▶ _Exercise data_:
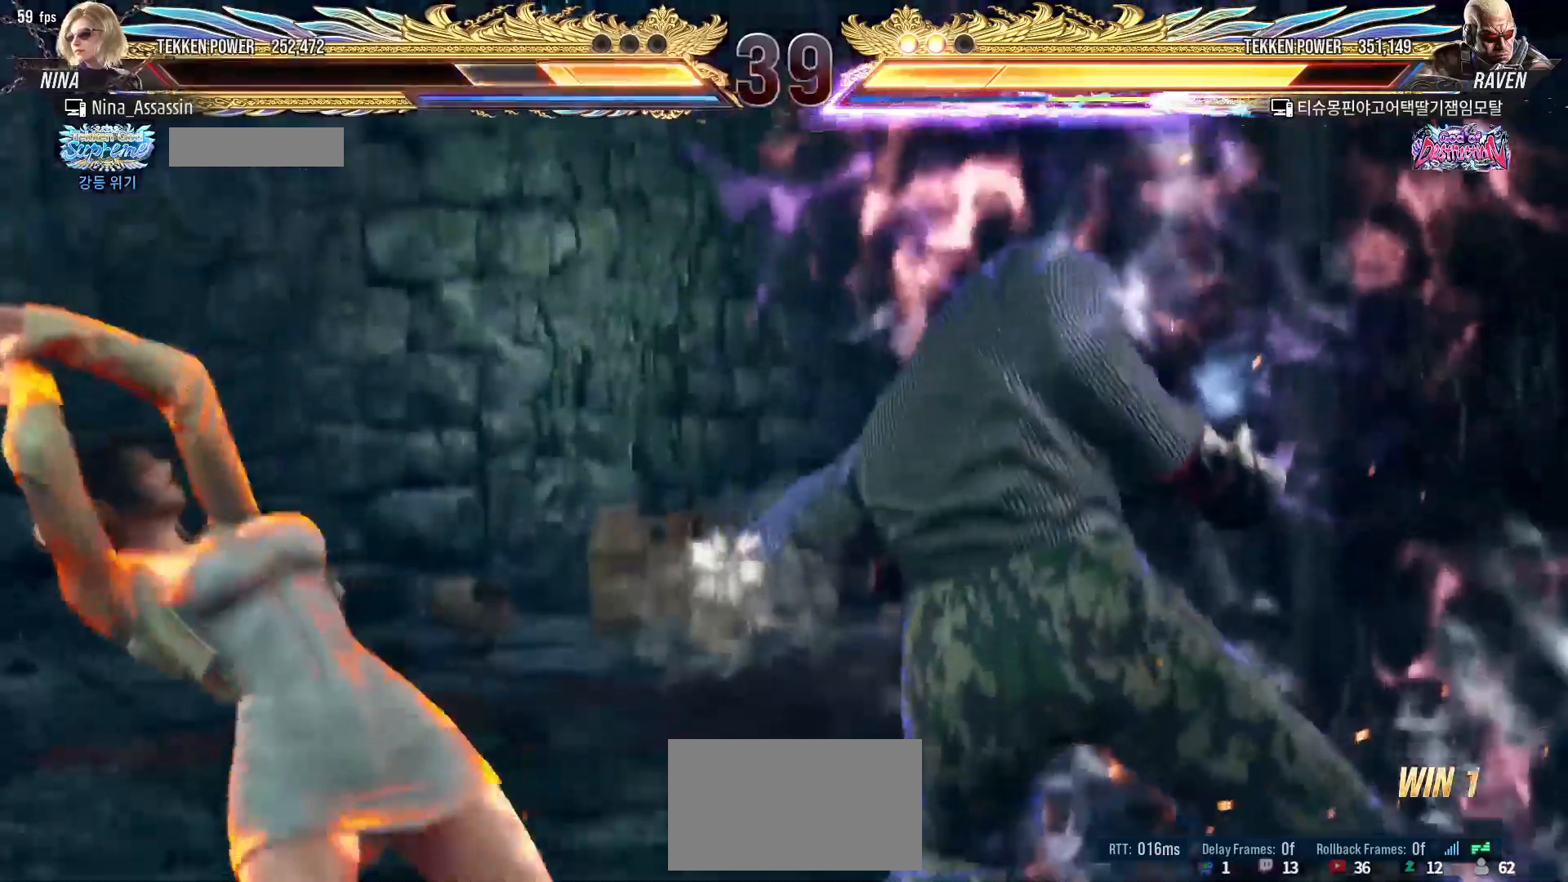
{"buttons": [], "left_stick": "center", "events": [[283, "left_stick", "center"]]}
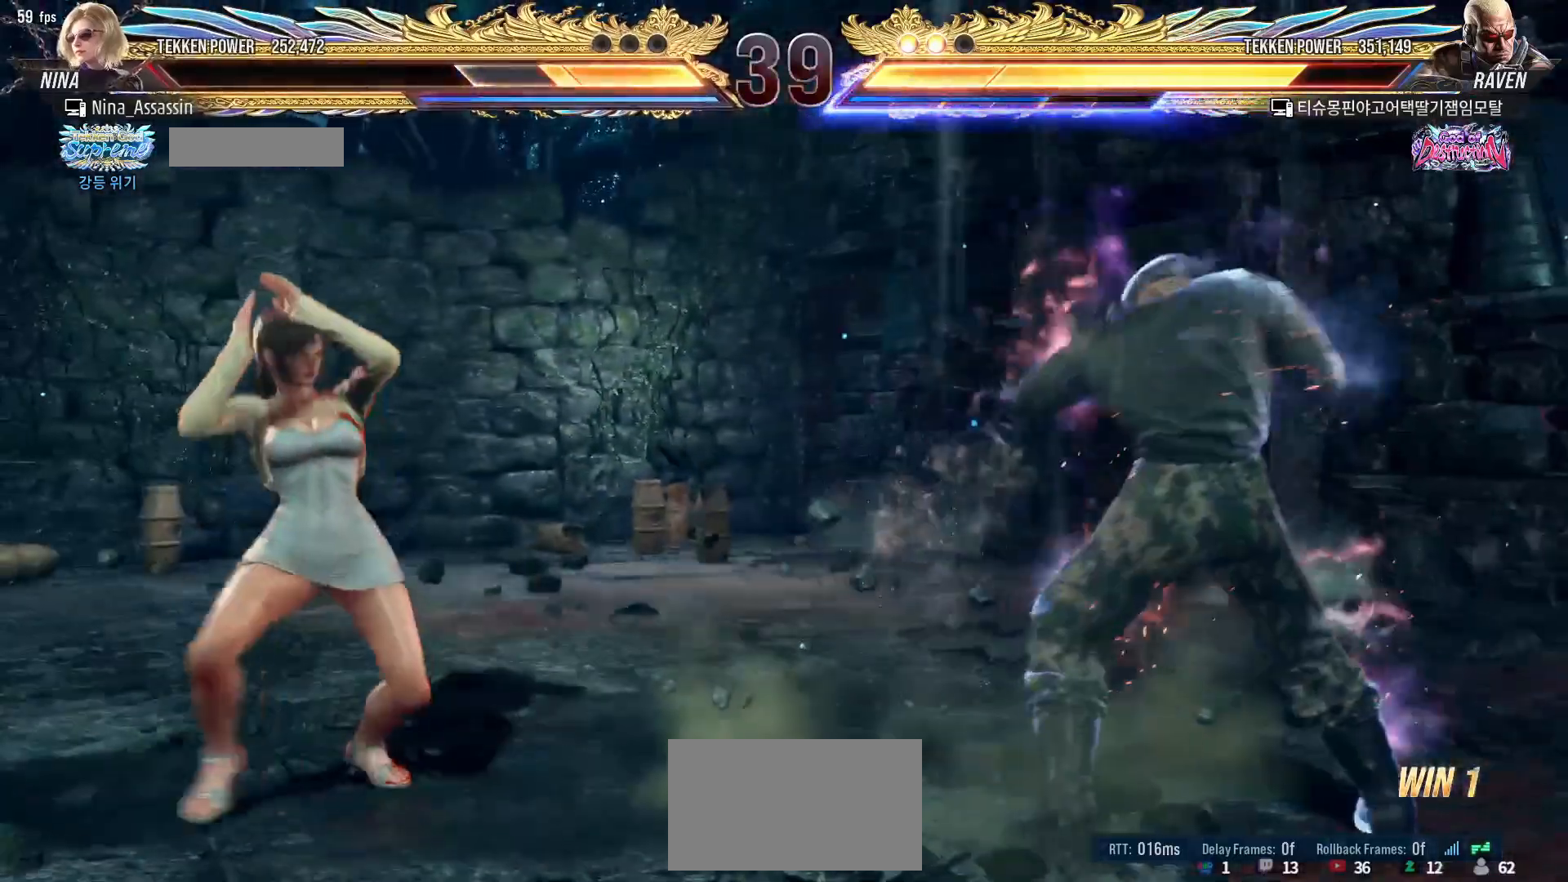
{"buttons": [], "left_stick": "center", "events": [[50, "left_stick", "right"], [100, "left_stick", "center"], [183, "left_stick", "right"], [250, "left_stick", "center"], [300, "left_stick", "right"], [317, "SQUARE", "down"], [317, "TRIANGLE", "down"], [350, "SQUARE", "up"], [350, "TRIANGLE", "up"], [383, "left_stick", "center"]]}
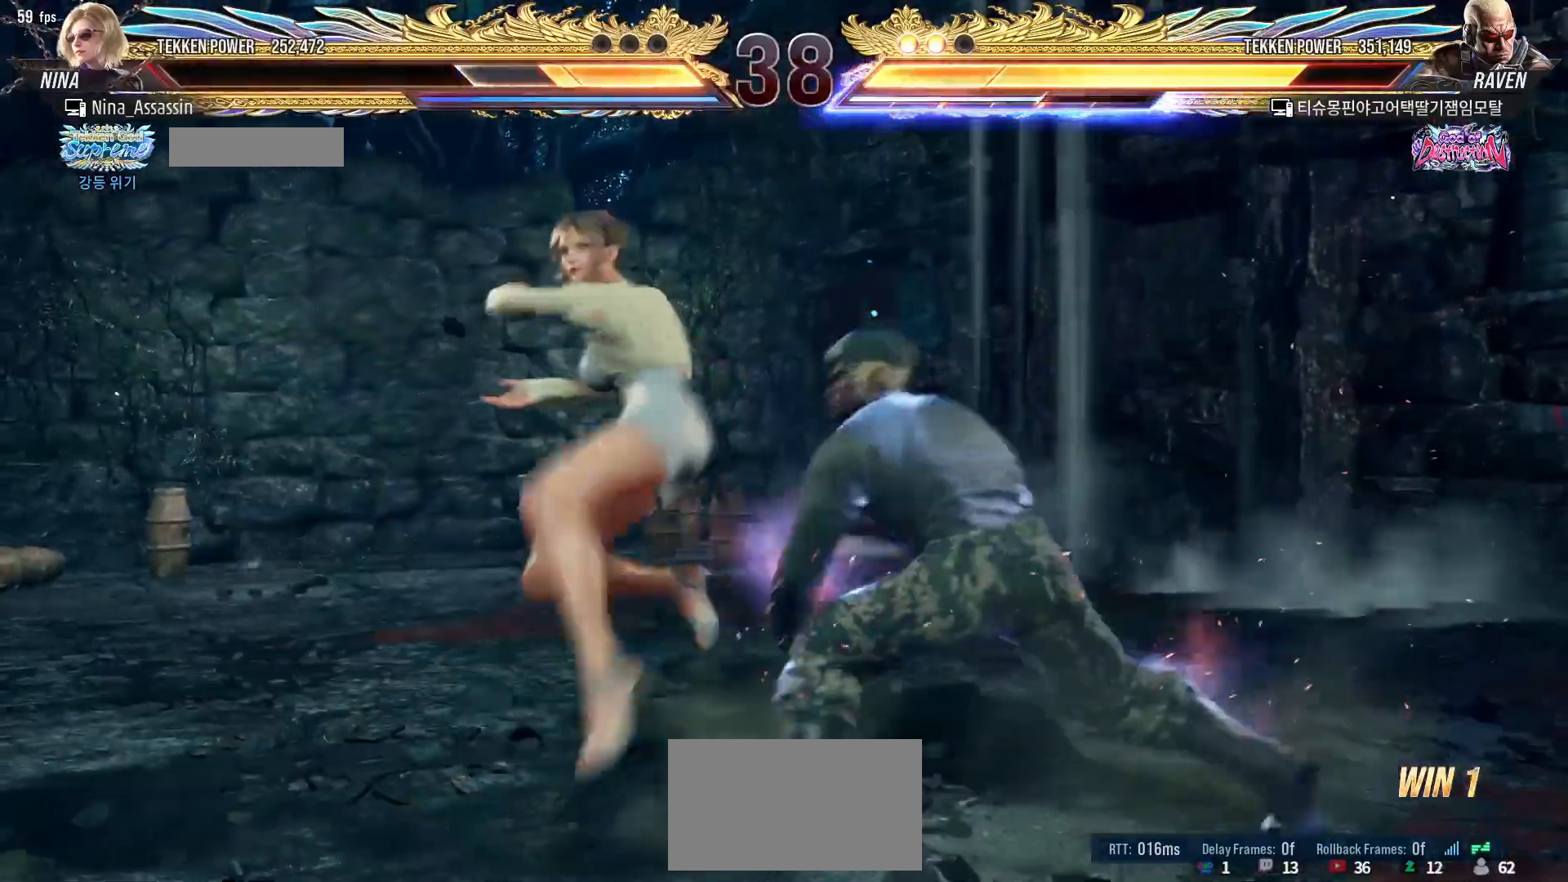
{"buttons": [], "left_stick": "center", "events": []}
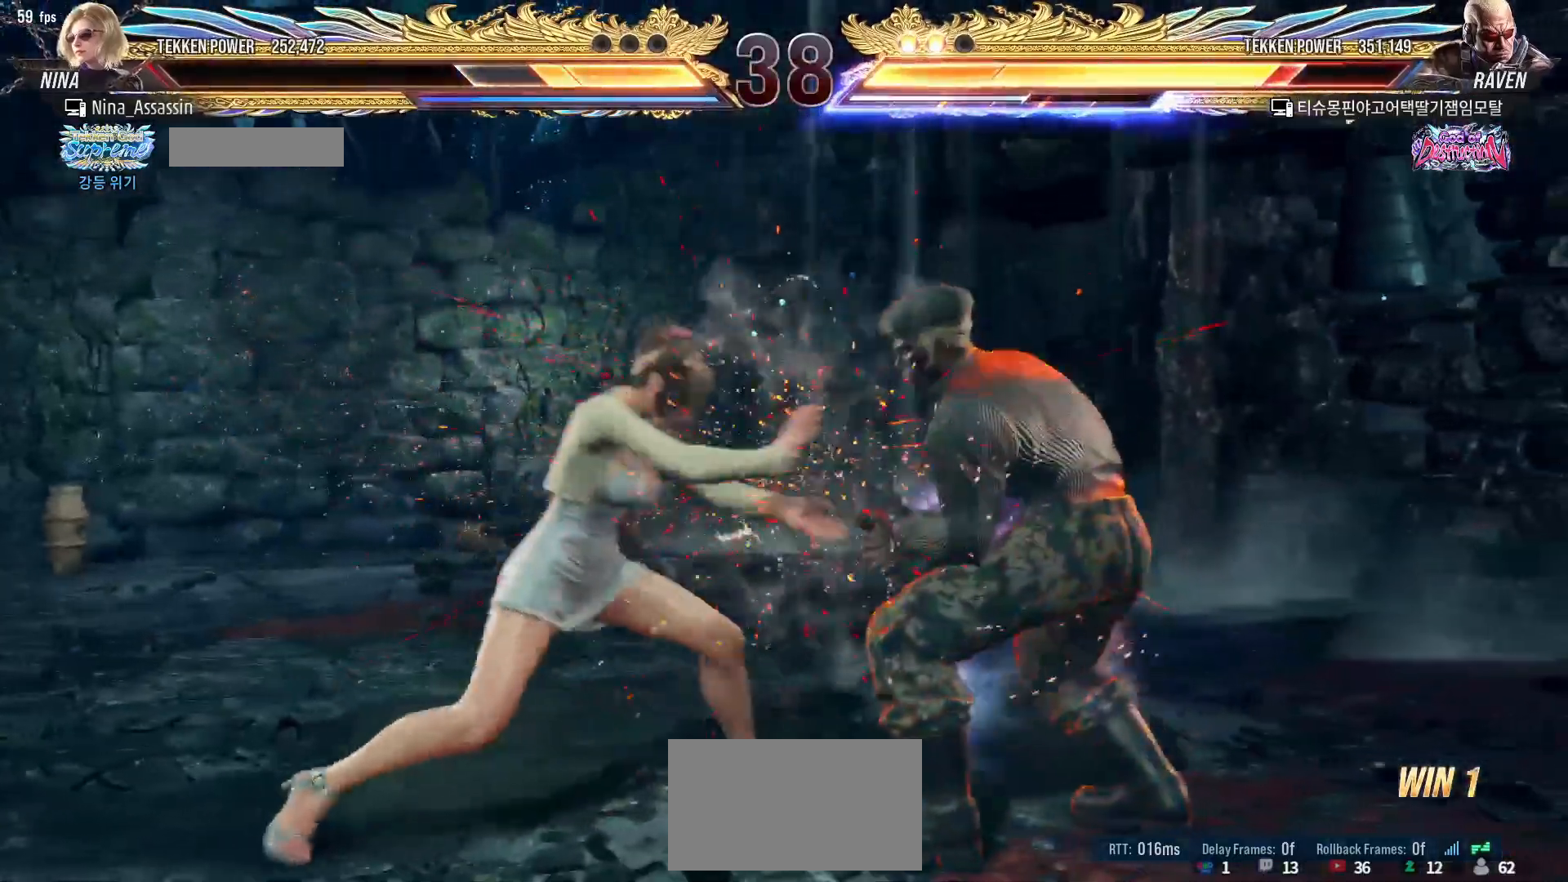
{"buttons": [], "left_stick": "center", "events": [[133, "left_stick", "down"], [217, "left_stick", "center"], [383, "left_stick", "left"], [450, "left_stick", "center"]]}
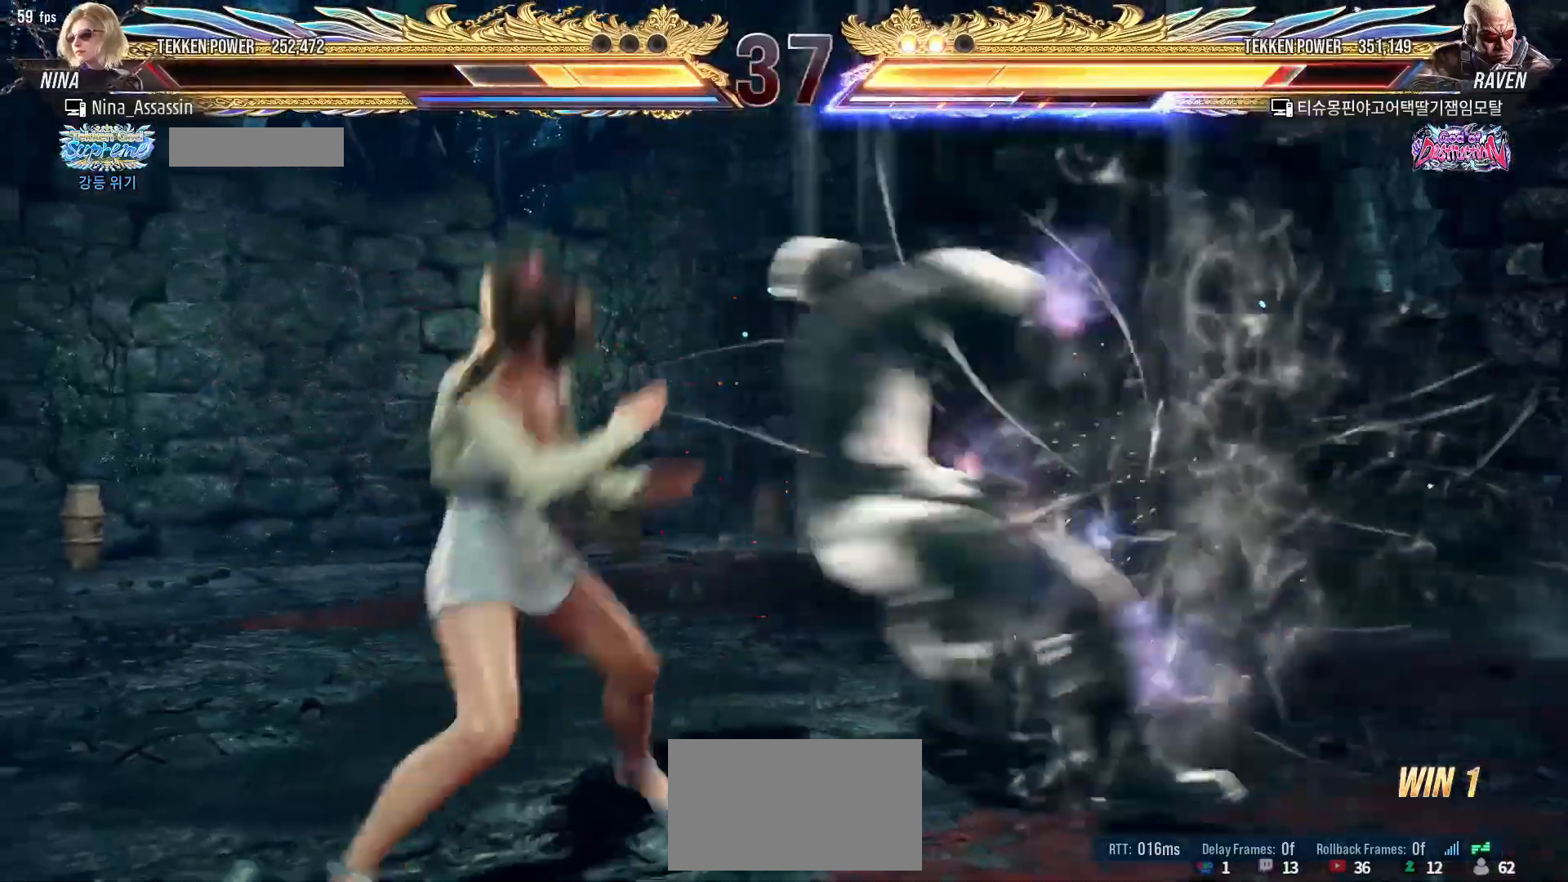
{"buttons": [], "left_stick": "center", "events": [[50, "left_stick", "left"], [483, "left_stick", "center"]]}
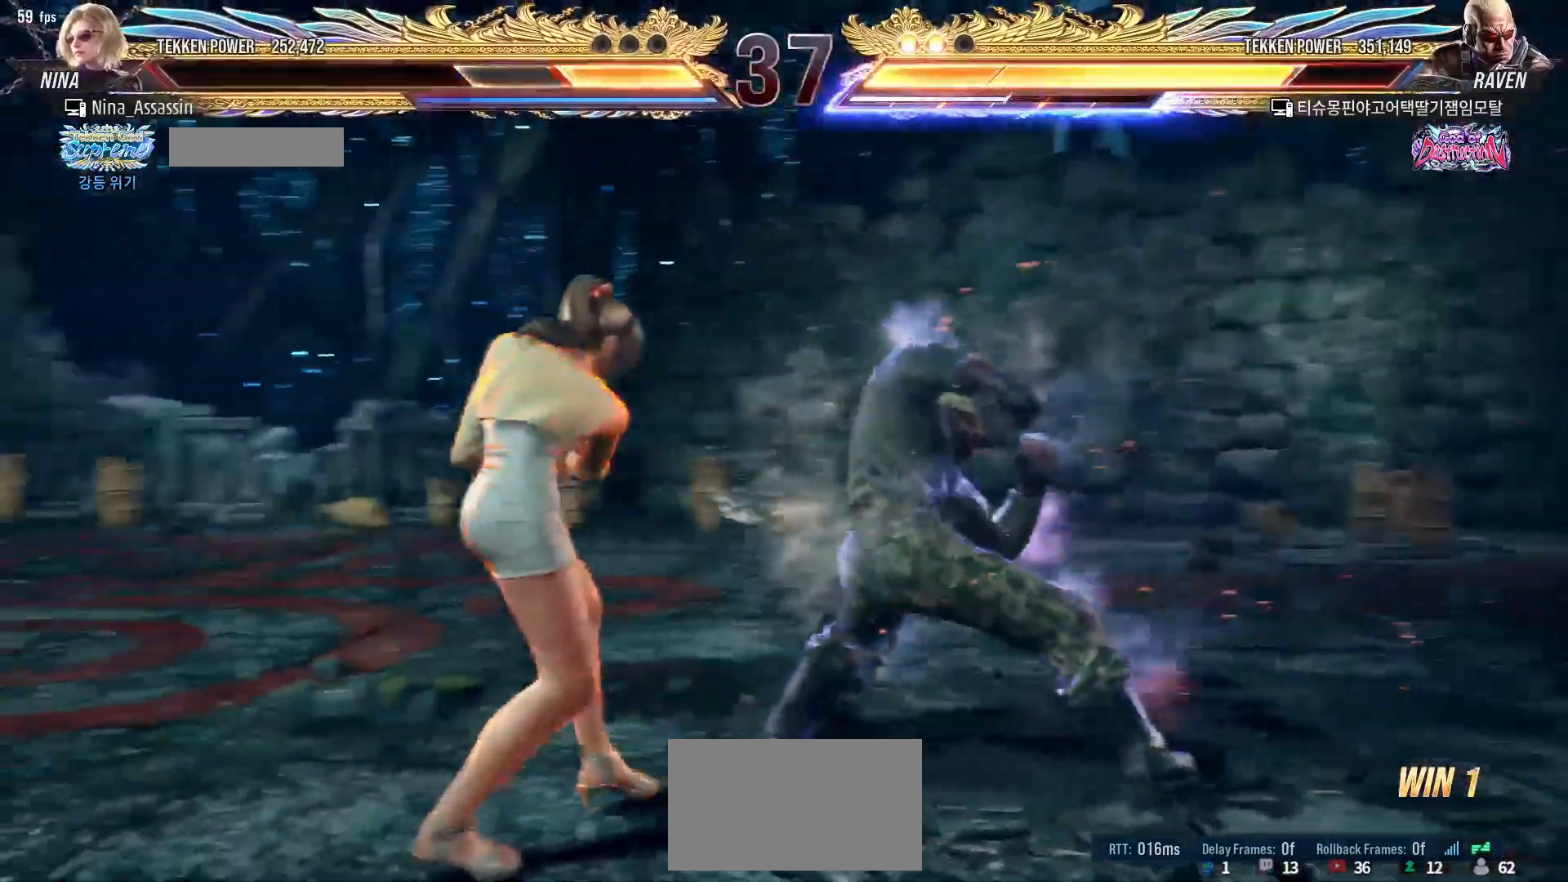
{"buttons": [], "left_stick": "up", "events": [[83, "SQUARE", "down"], [133, "SQUARE", "up"], [233, "TRIANGLE", "down"], [283, "TRIANGLE", "up"], [450, "left_stick", "up"]]}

▶ _Task brief_:
Repeat each line of the material exactly, and drop any image it carries.

▶ _Result of this exercise_:
{"buttons": [], "left_stick": "center", "events": [[283, "left_stick", "center"]]}
{"buttons": [], "left_stick": "center", "events": [[50, "left_stick", "right"], [100, "left_stick", "center"], [183, "left_stick", "right"], [250, "left_stick", "center"], [300, "left_stick", "right"], [317, "SQUARE", "down"], [317, "TRIANGLE", "down"], [350, "SQUARE", "up"], [350, "TRIANGLE", "up"], [383, "left_stick", "center"]]}
{"buttons": [], "left_stick": "center", "events": []}
{"buttons": [], "left_stick": "center", "events": [[133, "left_stick", "down"], [217, "left_stick", "center"], [383, "left_stick", "left"], [450, "left_stick", "center"]]}
{"buttons": [], "left_stick": "center", "events": [[50, "left_stick", "left"], [483, "left_stick", "center"]]}
{"buttons": [], "left_stick": "up", "events": [[83, "SQUARE", "down"], [133, "SQUARE", "up"], [233, "TRIANGLE", "down"], [283, "TRIANGLE", "up"], [450, "left_stick", "up"]]}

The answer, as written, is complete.